## Data records

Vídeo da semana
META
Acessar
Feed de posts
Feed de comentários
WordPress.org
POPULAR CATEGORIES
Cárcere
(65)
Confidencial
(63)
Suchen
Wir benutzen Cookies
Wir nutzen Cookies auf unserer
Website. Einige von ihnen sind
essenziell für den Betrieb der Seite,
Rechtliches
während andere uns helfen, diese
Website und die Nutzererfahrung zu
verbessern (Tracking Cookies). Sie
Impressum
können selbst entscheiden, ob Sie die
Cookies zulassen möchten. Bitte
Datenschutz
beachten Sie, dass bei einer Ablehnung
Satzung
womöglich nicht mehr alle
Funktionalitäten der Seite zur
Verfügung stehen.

* * *

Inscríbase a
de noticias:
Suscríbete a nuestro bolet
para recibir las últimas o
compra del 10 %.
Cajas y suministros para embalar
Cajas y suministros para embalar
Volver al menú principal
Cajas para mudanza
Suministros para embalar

==

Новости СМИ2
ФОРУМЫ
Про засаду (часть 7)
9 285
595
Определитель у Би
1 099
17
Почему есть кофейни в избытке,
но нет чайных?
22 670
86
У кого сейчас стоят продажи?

## Brief
Beginning at the line with "Vídeo da semana" and ending at the line with "Verfügung stehen.", reproduce each line of the data above exactly, and add no other lines.

## Response to this exercise
Vídeo da semana
META
Acessar
Feed de posts
Feed de comentários
WordPress.org
POPULAR CATEGORIES
Cárcere
(65)
Confidencial
(63)
Suchen
Wir benutzen Cookies
Wir nutzen Cookies auf unserer
Website. Einige von ihnen sind
essenziell für den Betrieb der Seite,
Rechtliches
während andere uns helfen, diese
Website und die Nutzererfahrung zu
verbessern (Tracking Cookies). Sie
Impressum
können selbst entscheiden, ob Sie die
Cookies zulassen möchten. Bitte
Datenschutz
beachten Sie, dass bei einer Ablehnung
Satzung
womöglich nicht mehr alle
Funktionalitäten der Seite zur
Verfügung stehen.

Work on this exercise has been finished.